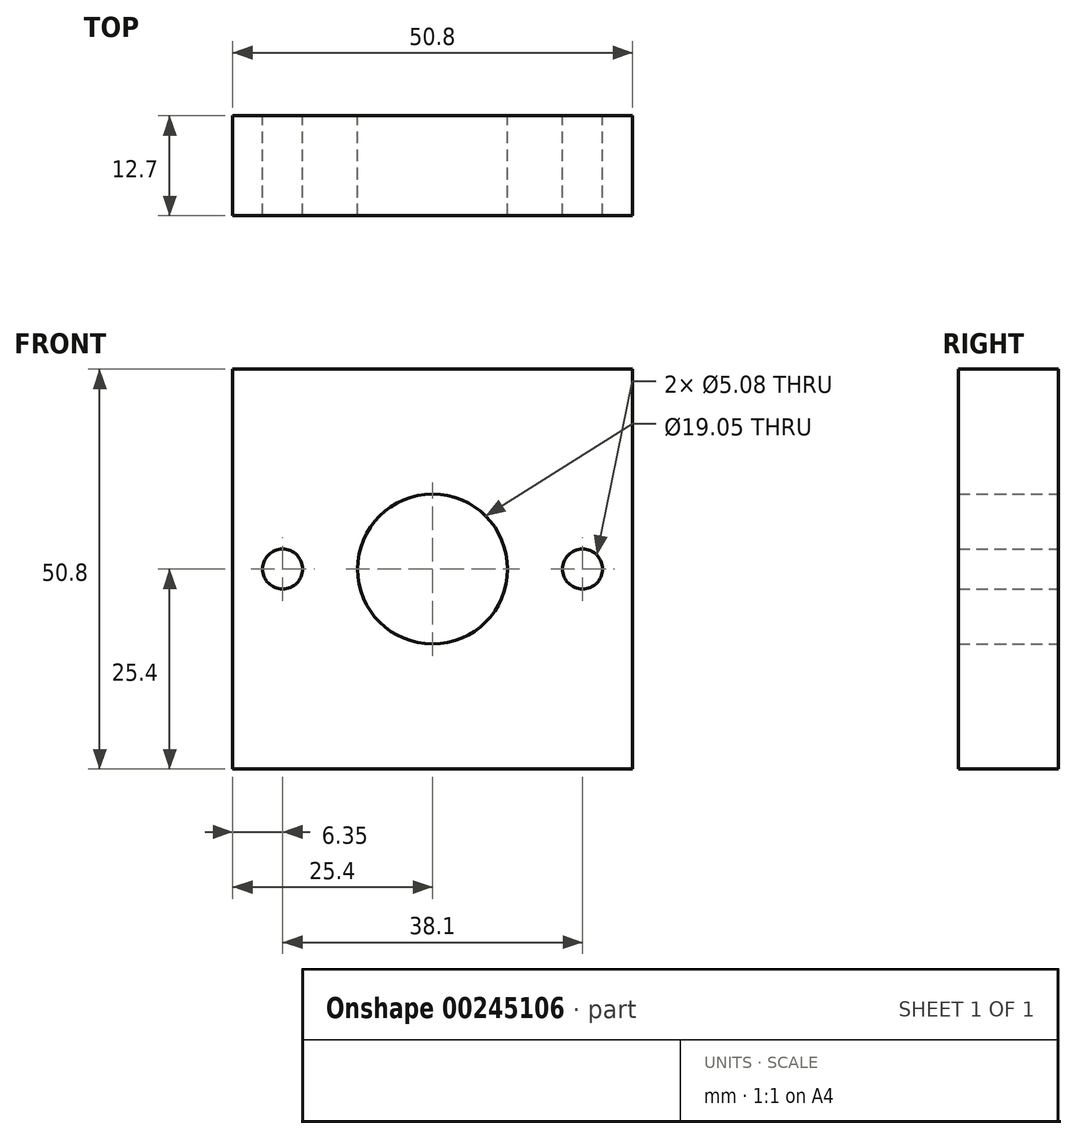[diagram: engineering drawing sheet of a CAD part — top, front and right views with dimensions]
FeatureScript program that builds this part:
annotation { "Feature Type Name" : "Feature", "Feature Type Description" : "" }
export const myFeature = defineFeature(function(context is Context, id is Id, definition is map)
    precondition{}
    {
        {
            var Q0;
            Q0=qCreatedBy(makeId("Front.planeOp"),FACE);
            var sketch = newSketch(context, id + "F0", { "sketchPlane" : qUnion([Q0])});
            skCircle(sketch, "E0", {"center": v(0, 0) * mm, "radius": 9.53 * mm});
            skCircle(sketch, "E1", {"center": v(-19.05, 0) * mm, "radius": 2.54 * mm});
            skCircle(sketch, "E2", {"center": v(19.05, 0) * mm, "radius": 2.54 * mm});
            skLineSegment(sketch, "E3.bottom", {"start": v(25.4, 25.4) * mm, "end": v(-25.4, 25.4) * mm});
            skLineSegment(sketch, "E3.top", {"start": v(25.4, -25.4) * mm, "end": v(-25.4, -25.4) * mm});
            skLineSegment(sketch, "E3.left", {"start": v(25.4, 25.4) * mm, "end": v(25.4, -25.4) * mm});
            skLineSegment(sketch, "E3.right", {"start": v(-25.4, 25.4) * mm, "end": v(-25.4, -25.4) * mm});
            skSolve(sketch);
        }
        {
            var Q0;
            Q0=makeQuery(id+"F0.imprint","IMPRINT",FACE,{"disambiguationData":[TD([[makeQuery(id+"F0.imprint","IMPRINT",EDGE,{"derivedFrom":sQuery(id+"F0.wireOp",EDGE,"E0")}),-1.0]])]});
            extrude(context, id + "F1", {"entities" : qUnion([Q0]), "depth" : 12.7 * mm});
        }
    });
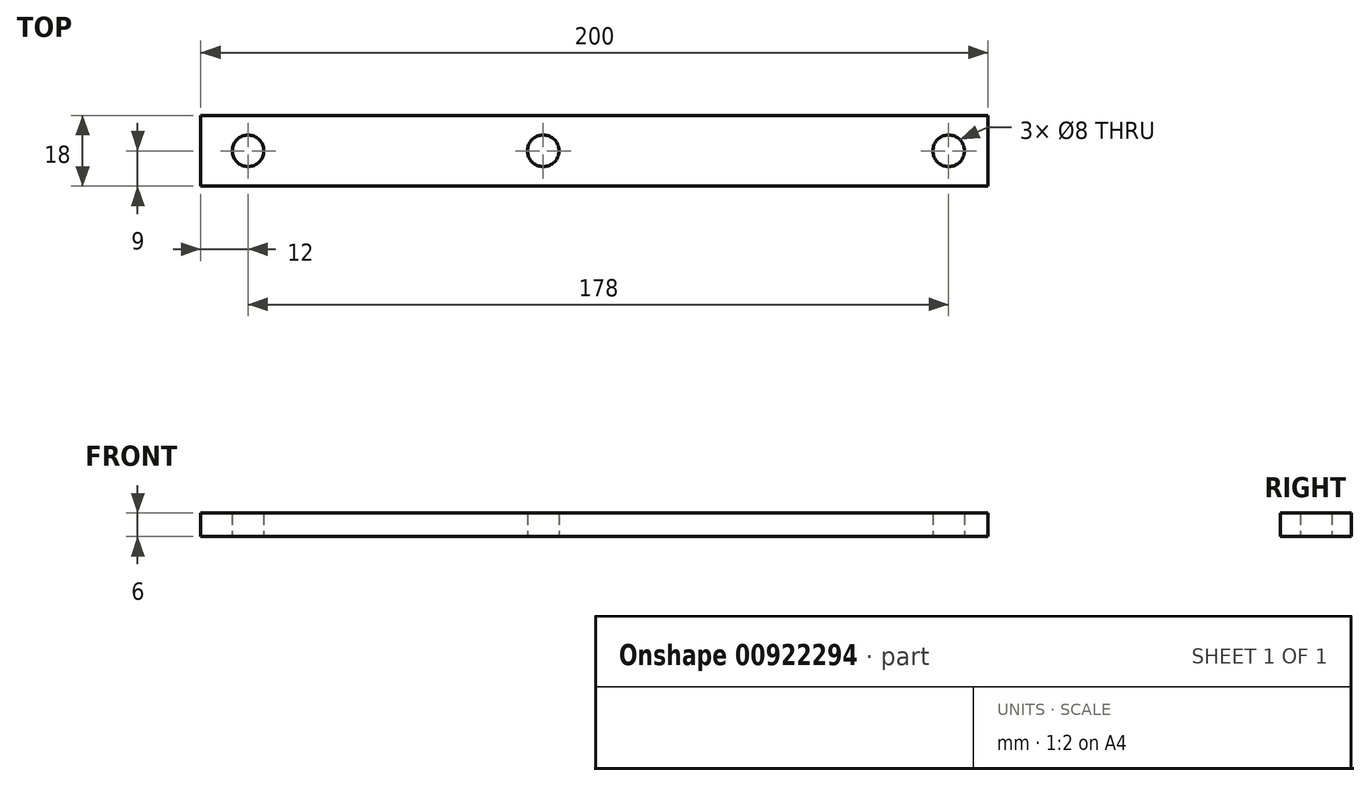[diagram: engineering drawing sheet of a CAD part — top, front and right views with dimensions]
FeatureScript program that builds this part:
annotation { "Feature Type Name" : "Feature", "Feature Type Description" : "" }
export const myFeature = defineFeature(function(context is Context, id is Id, definition is map)
    precondition{}
    {
        {
            var Q0;
            Q0=qCreatedBy(makeId("Top.planeOp"),FACE);
            var sketch = newSketch(context, id + "F0", { "sketchPlane" : qUnion([Q0])});
            skLineSegment(sketch, "E0.bottom", {"start": v(0, 0) * mm, "end": v(200, 0) * mm});
            skLineSegment(sketch, "E0.top", {"start": v(0, 18) * mm, "end": v(200, 18) * mm});
            skLineSegment(sketch, "E0.left", {"start": v(0, 0) * mm, "end": v(0, 18) * mm});
            skLineSegment(sketch, "E0.right", {"start": v(200, 0) * mm, "end": v(200, 18) * mm});
            skSolve(sketch);
        }
        {
            var Q0;
            Q0=makeQuery(id+"F0.imprint","IMPRINT",FACE,{"disambiguationData":[TD([[makeQuery(id+"F0.imprint","IMPRINT",EDGE,{"derivedFrom":sQuery(id+"F0.wireOp",EDGE,"E0.bottom")}),1.0]])]});
            var sketch = newSketch(context, id + "F1", { "sketchPlane" : qUnion([Q0])});
            skCircle(sketch, "E1", {"center": v(12, 9) * mm, "radius": 4 * mm});
            skCircle(sketch, "E2", {"center": v(87, 9) * mm, "radius": 4 * mm});
            skCircle(sketch, "E3", {"center": v(190, 9) * mm, "radius": 4 * mm});
            skSolve(sketch);
        }
        {
            var Q0;
            Q0=makeQuery(id+"F1.imprint","IMPRINT",FACE,{"disambiguationData":[TD([[makeQuery(id+"F1.imprint","IMPRINT",EDGE,{"derivedFrom":sQuery(id+"F1.wireOp",EDGE,"E1")}),-1.0]])]});
            extrude(context, id + "F2", {"entities" : qUnion([Q0]), "depth" : 6 * mm, "offsetDistance" : 25 * mm});
        }
    });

WHAT THE TASK ASKS
Pull out each line of the data above that contains the string "sQuery". Treat uppercase and lowercase letters as distinct.

THE COMPLETED TASK
            Q0=makeQuery(id+"F0.imprint","IMPRINT",FACE,{"disambiguationData":[TD([[makeQuery(id+"F0.imprint","IMPRINT",EDGE,{"derivedFrom":sQuery(id+"F0.wireOp",EDGE,"E0")}),-1.0]])]});
            Q0=makeQuery(id+"F0.imprint","IMPRINT",FACE,{"disambiguationData":[TD([[makeQuery(id+"F0.imprint","IMPRINT",EDGE,{"derivedFrom":sQuery(id+"F0.wireOp",EDGE,"E0.bottom")}),1.0]])]});
            Q0=makeQuery(id+"F1.imprint","IMPRINT",FACE,{"disambiguationData":[TD([[makeQuery(id+"F1.imprint","IMPRINT",EDGE,{"derivedFrom":sQuery(id+"F1.wireOp",EDGE,"E1")}),-1.0]])]});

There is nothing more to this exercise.